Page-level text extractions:

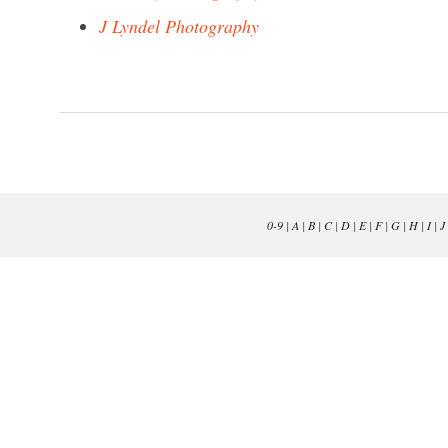
J Lyndel Photography
0-9
|
A
|
B
|
C
|
D
|
E
|
F
|
G
|
H
|
I
|
J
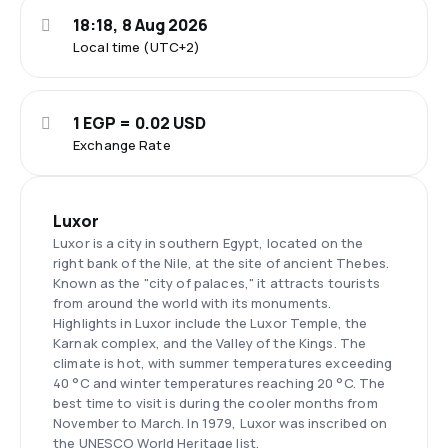
18:18, 8 Aug 2026
Local time (UTC+2)
1 EGP = 0.02 USD
Exchange Rate
Luxor
Luxor is a city in southern Egypt, located on the
right bank of the Nile, at the site of ancient Thebes.
Known as the "city of palaces," it attracts tourists
from around the world with its monuments.
Highlights in Luxor include the Luxor Temple, the
Karnak complex, and the Valley of the Kings. The
climate is hot, with summer temperatures exceeding
40 °C and winter temperatures reaching 20 °C. The
best time to visit is during the cooler months from
November to March. In 1979, Luxor was inscribed on
the UNESCO World Heritage list.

EXERCISE:
Starting with the line that contains "40 °C and winter", restate every line up to and including the last one above, exactly.

WRITTEN RESPONSE:
40 °C and winter temperatures reaching 20 °C. The
best time to visit is during the cooler months from
November to March. In 1979, Luxor was inscribed on
the UNESCO World Heritage list.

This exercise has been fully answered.